The students will receive up to $5,000 as a stipend for pre-dissertation research.
Sandra Ruckstuhl, a PhD student in Mason’s Conflict Analysis and Resolution Program, is using the grant money to develop a case study focused on conflict and cooperation in water management in Bosnia and Herzegovina. Specifically, she will be looking at political economies and political ecologies of institutions.
She expects to work with the staff of nongovernmental agencies, donor agencies, the Bosnian government and others who are working or have worked on water management projects. She aims to have her dissertation completed by May 2009.
This summer, Ruckstuhl is serving as a consultant for the World Bank in Washington, D.C., on water resources management from a social scientist’s perspective. She will be working on projects in the West Bank/Gaza and South Asia. She will also be studying for her comprehensive exams in August. Afterwards, she plans to go to Bosnia to work on her dissertation.
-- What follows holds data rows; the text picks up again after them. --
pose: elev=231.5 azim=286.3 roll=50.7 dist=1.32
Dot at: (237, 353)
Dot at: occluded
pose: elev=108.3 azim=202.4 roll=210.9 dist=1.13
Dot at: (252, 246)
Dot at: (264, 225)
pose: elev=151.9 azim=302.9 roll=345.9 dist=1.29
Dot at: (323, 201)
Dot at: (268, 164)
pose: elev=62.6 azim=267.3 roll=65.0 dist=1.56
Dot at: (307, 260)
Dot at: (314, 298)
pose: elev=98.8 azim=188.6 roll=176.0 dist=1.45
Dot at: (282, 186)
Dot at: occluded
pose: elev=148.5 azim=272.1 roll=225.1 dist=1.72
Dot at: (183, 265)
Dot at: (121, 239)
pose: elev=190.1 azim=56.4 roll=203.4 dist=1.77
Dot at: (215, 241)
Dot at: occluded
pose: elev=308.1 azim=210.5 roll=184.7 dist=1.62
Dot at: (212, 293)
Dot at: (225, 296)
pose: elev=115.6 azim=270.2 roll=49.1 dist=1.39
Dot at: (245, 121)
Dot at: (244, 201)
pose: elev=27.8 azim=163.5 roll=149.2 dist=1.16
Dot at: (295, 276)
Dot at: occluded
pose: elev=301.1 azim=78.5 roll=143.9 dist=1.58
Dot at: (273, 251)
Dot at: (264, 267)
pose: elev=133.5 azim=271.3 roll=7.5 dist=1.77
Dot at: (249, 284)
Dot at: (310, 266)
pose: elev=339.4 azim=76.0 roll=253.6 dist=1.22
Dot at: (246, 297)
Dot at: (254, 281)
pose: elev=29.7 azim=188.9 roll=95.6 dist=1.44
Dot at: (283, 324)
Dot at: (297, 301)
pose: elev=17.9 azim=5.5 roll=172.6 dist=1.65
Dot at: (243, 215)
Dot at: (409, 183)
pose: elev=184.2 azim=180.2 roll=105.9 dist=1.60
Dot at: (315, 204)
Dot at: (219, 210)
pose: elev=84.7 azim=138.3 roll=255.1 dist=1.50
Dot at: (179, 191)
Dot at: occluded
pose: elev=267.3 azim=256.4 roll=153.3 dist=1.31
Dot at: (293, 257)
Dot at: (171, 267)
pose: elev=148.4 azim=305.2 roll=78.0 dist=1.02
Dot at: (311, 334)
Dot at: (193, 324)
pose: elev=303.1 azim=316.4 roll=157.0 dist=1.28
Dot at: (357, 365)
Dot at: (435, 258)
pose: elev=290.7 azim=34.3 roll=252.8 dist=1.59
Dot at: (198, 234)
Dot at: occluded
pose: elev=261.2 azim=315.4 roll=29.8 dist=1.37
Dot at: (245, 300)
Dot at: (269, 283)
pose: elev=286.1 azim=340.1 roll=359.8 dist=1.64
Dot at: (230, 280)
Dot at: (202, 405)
Victoria Watts, a PhD student in the Cultural Studies Program at Mason, is researching Benesh Movement Notation (BNM) and Labanotation, two ways of recording choreography in written form. She argues that these systems provide a tangible, visual trace of the way notators, experts who document choreography, actively see and understand movement.
Both BMN and Labanotation have changed in the way they look on the page since their respective origins, and she proposes that these changes are part and parcel of changes in the way notators see dance. She believes that these changes in dance notation systems reflect changes in the way dancers moved in the 20th century.
Lastly, she argues that dance, though highly refined and stylized, is part of a continuum of daily movement activity and thus can shed light on broader trends in embodied subjectivity.
Watts recently returned from a trip to Europe where she conducted research for her dissertation. She spent time in London at the Royal Academy of Dance, looking at dance scores written in BMN. She then traveled to France, where she conducted additional research and presented a paper at an international dance conference at the Centre National de la Danse. After returning home, she traveled to New York City to visit the Dance Notation Bureau and examine its holdings of Labanotation scores.
Her goal is to defend her dissertation by the end of this year.
Aside from her dissertation research, Watts works for the Royal Academy of Dance on a freelance basis as a practical teaching supervisor mentoring and assessing trainee ballet teachers. Additionally, she is researching and planning for a class she will teach at Mason in the fall.